In secondo luogo, è importante difendere la creazione di filiere continentali del fine vita. Gli accumuli di batterie esauste creano inquinamento ambientale ed elevati rischi di esplosione. A livello globale c’è chi non fa il sottile: il business dei rifiuti è estremamente attrattivo per i Paesi asiatici, sottolineano Marcello Colledani (Politecnico di Milano) e Massimo Leonardo (Pwc), coordinatori del rapporto. “Ma meglio evitare quanto già accaduto con altri prodotti, come la plastica, con paesi come la Cina che improvvisamente hanno fermato ad accettarlo”. Una prima linea di difesa è il normativa antidumping di Bruxelles; una seconda barriera risiede nel know-how tecnologico necessario per il lavoro (“Se gli standard sono alti diventa difficile entrare nel mercato”, affermano gli autori). Infine, è necessario garantire un migliore accesso al capitale.
La logistica sarà fondamentale. Un ruolo potrebbe essere giocato dalle case automobilistiche, che al momento non sono tenute a installare sistemi di gestione della batteria, ma solo a garantire una soluzione sostenibile.

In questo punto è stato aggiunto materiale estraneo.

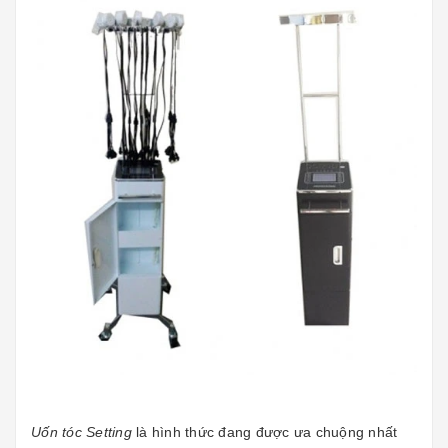
Uốn tóc Setting
là hình thức đang được ưa chuộng nhất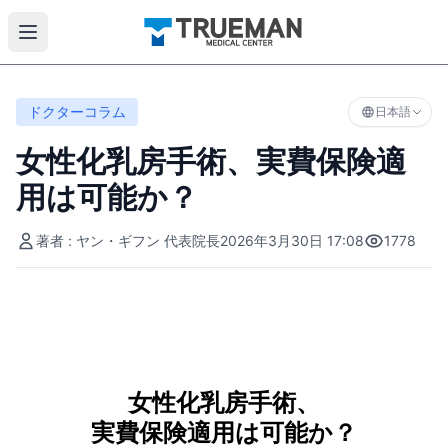
ドクターコラム
日本語
女性化乳房手術、実費保険適
用は可能か？
著者 : ヤン・ギフン 代表院長
2026年3月30日 17:08
1778
女性化乳房手術、
実費保険適用は可能か？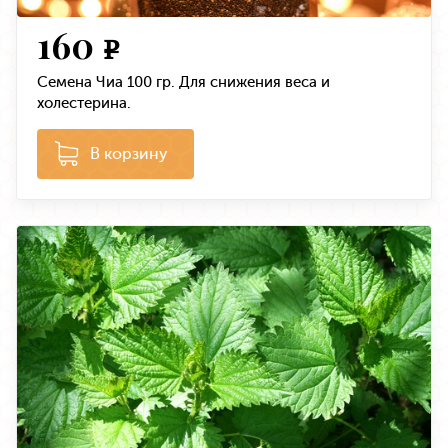
160
e
Семена Чиа 100 гр. Для снижения веса и
холестерина.
В корзину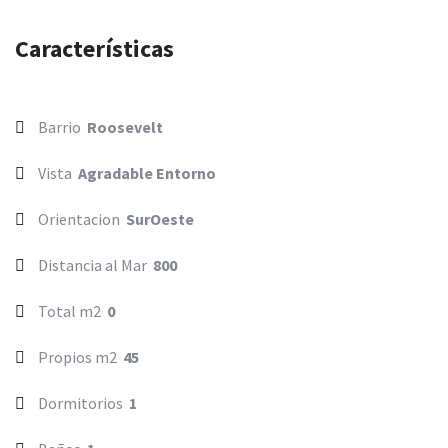
Características
Barrio
Roosevelt
Vista
Agradable Entorno
Orientacion
SurOeste
Distancia al Mar
800
Total m2
0
Propios m2
45
Dormitorios
1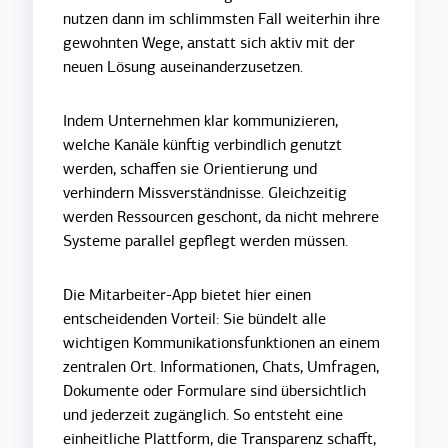
nutzen dann im schlimmsten Fall weiterhin ihre
gewohnten Wege, anstatt sich aktiv mit der
neuen Lösung auseinanderzusetzen.
Indem Unternehmen klar kommunizieren,
welche Kanäle künftig verbindlich genutzt
werden, schaffen sie Orientierung und
verhindern Missverständnisse. Gleichzeitig
werden Ressourcen geschont, da nicht mehrere
Systeme parallel gepflegt werden müssen.
Die Mitarbeiter-App bietet hier einen
entscheidenden Vorteil: Sie bündelt alle
wichtigen Kommunikationsfunktionen an einem
zentralen Ort. Informationen, Chats, Umfragen,
Dokumente oder Formulare sind übersichtlich
und jederzeit zugänglich. So entsteht eine
einheitliche Plattform, die Transparenz schafft,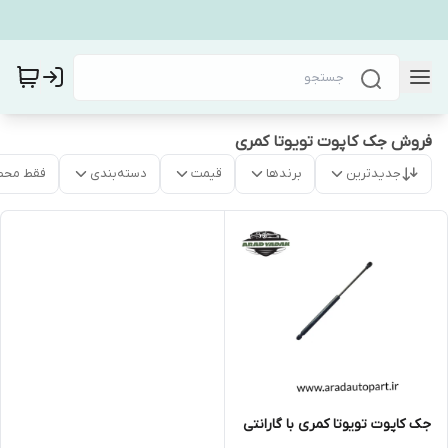
فروش جک کاپوت تویوتا کمری
جدیدترین
برندها
قیمت
دسته‌بندی
فقط محص
جک کاپوت تویوتا کمری با گارانتی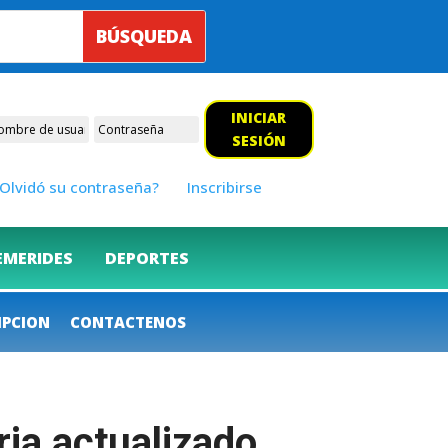
INICIAR
SESIÓN
Olvidó su contraseña?
Inscribirse
EMERIDES
DEPORTES
IPCION
CONTACTENOS
ia actualizado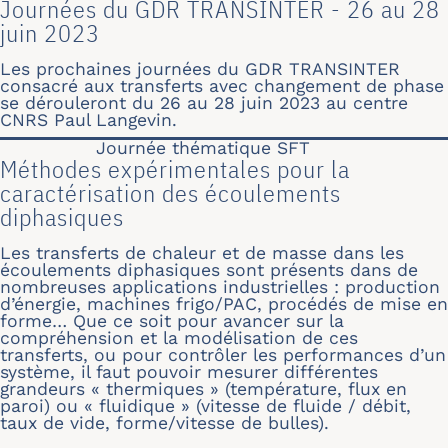
Journées du GDR TRANSINTER - 26 au 28
juin 2023
Les prochaines journées du GDR TRANSINTER
consacré aux transferts avec changement de phase
se dérouleront du 26 au 28 juin 2023 au centre
CNRS Paul Langevin.
Journée thématique SFT
Méthodes expérimentales pour la
caractérisation des écoulements
diphasiques
Les transferts de chaleur et de masse dans les
écoulements diphasiques sont présents dans de
nombreuses applications industrielles : production
d’énergie, machines frigo/PAC, procédés de mise en
forme… Que ce soit pour avancer sur la
compréhension et la modélisation de ces
transferts, ou pour contrôler les performances d’un
système, il faut pouvoir mesurer différentes
grandeurs « thermiques » (température, flux en
paroi) ou « fluidique » (vitesse de fluide / débit,
taux de vide, forme/vitesse de bulles).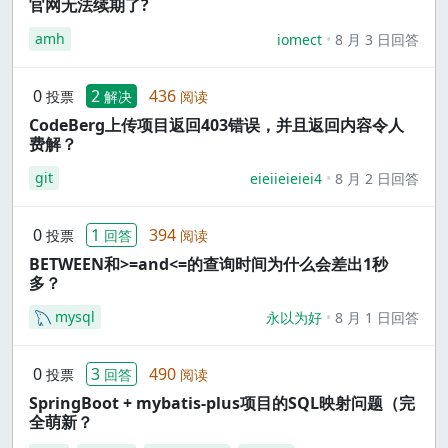
官网无法续期了?
amh
iomect
8 月 3 日回答
0
2
436
投票
解决
阅读
CodeBerg上传项目返回403错误，并且返回内容令人
费解？
git
eieiieieiei4
8 月 2 日回答
0
1
394
投票
回答
阅读
BETWEEN和>=and<=的查询时间为什么会差出1秒
多？
mysql
永以为好
8 月 1 日回答
0
3
490
投票
回答
阅读
SpringBoot + mybatis-plus项目的SQL映射问题（完
全萌新？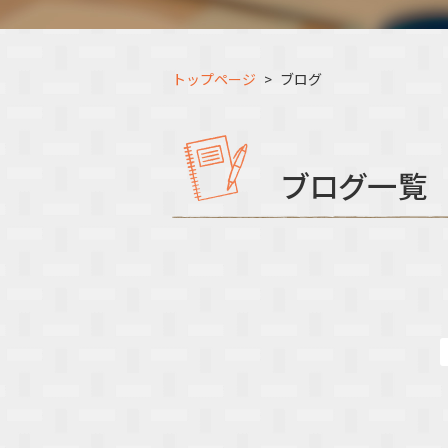
トップページ
ブログ
ブログ一覧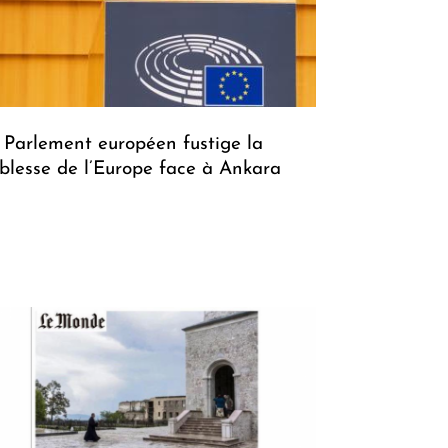
 Parlement européen fustige la
iblesse de l’Europe face à Ankara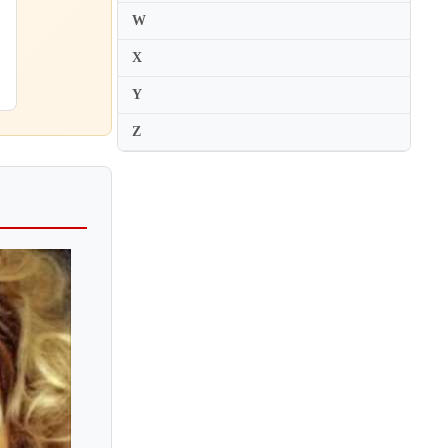
W
X
Y
Z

Il fatto che siano interessati al settore significa che ci sono opportunità: in questo senso, la diffusione di metodi di uso dei veicoli come servizio ne risulterebbe un’agevolazione, lasciando la proprietà al produttore che potrebbe anche organizzarne lo smaltimento. L’ultimo fattore chiave menzionato per la gestione dei dispositivi sarà il miglioramento di tecnologie di valutazione dello stato di salute della batteria: la capacità, cioè, di avere una seconda vita. La transizione energetica è inevitabile: ma se servono buone intenzioni attuare politiche green è molto più difficile.